It's been two years since our narrator divorced his beloved and lost his safest and most adoring home when he fled Bosnia as a teenager. The marriage couldn't survive his brokenness, the trauma so entrenched and insidious that it became impossible to communicate to anyone outside of himself--even the person he loved most. But, as he writes in the first of many courageously candid fan letters to the comedian Bill Burr, he knows he must try.
Part existential cry, part urinal graffito, part anguished confession, Unspeakable Home is a survival strategy, a transfiguring of personal memory to obscure the terrible cost of exile ... Prcic’s prose is spiky, prolix, jocular, a little careering, as if slightly out of control.

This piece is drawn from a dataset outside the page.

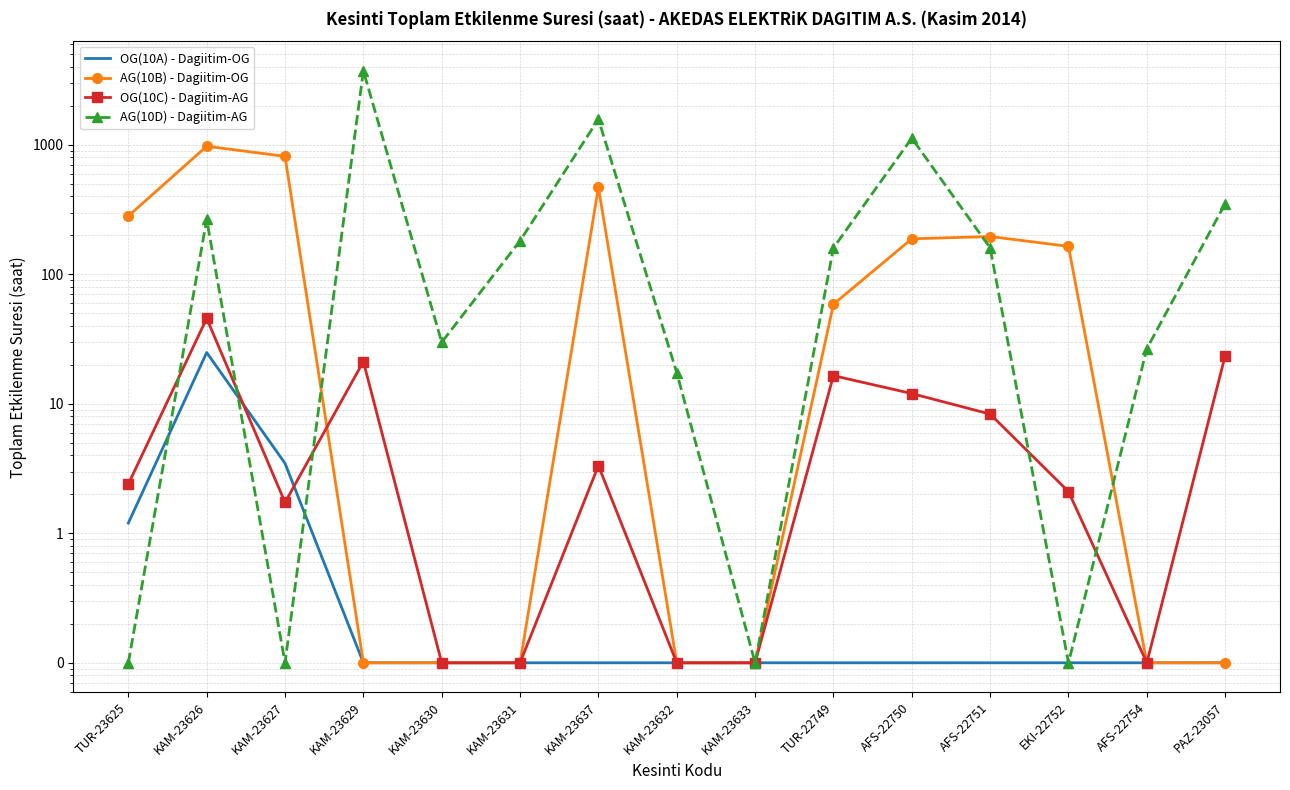

Which category has the lowest value across all series?

KAM-23629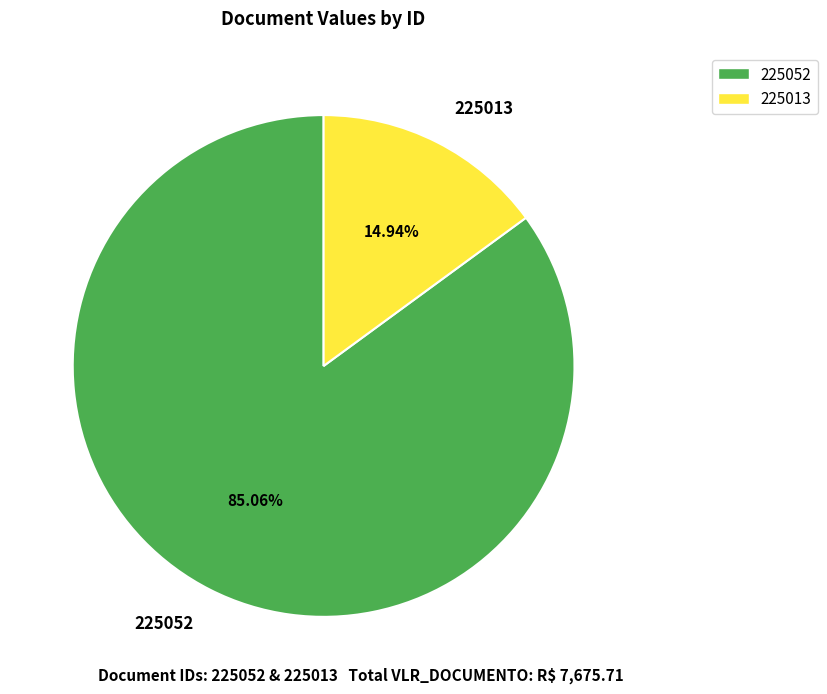

Which category has the smallest portion of the pie?

225013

If there are a few too many juvenile jokes and a certain unhinged hilarity... the novel also has grit, a kind of hardscrabble authenticity.
Prcic has his tics, which will irritate some readers more than others ... I suspect that Prcic used a thesaurus to decorate plain thoughts, or rather, utilized a thesaurus to bedizen spartan cogitations ... Unspeakable Home... has and will be commended for its honesty and its bravery in being honest, and for its apparently related formal experimentation. Leaving aside the sad story and the bag of gimmicks which are pretty much just grabbed at and thrown at the page, what about quality, or rightness of expression, let alone music?
Tricky, prismatic, sardonic ... Though at times the structure and prose threaten to become abstracted, Prcic has an excellent command of the everyday anxieties of the maintenance alcoholic—the deceptions of loved ones, the small preparations. And Prcic can be funny, with a hyperactive comic tone that cuts to the heart of his struggle.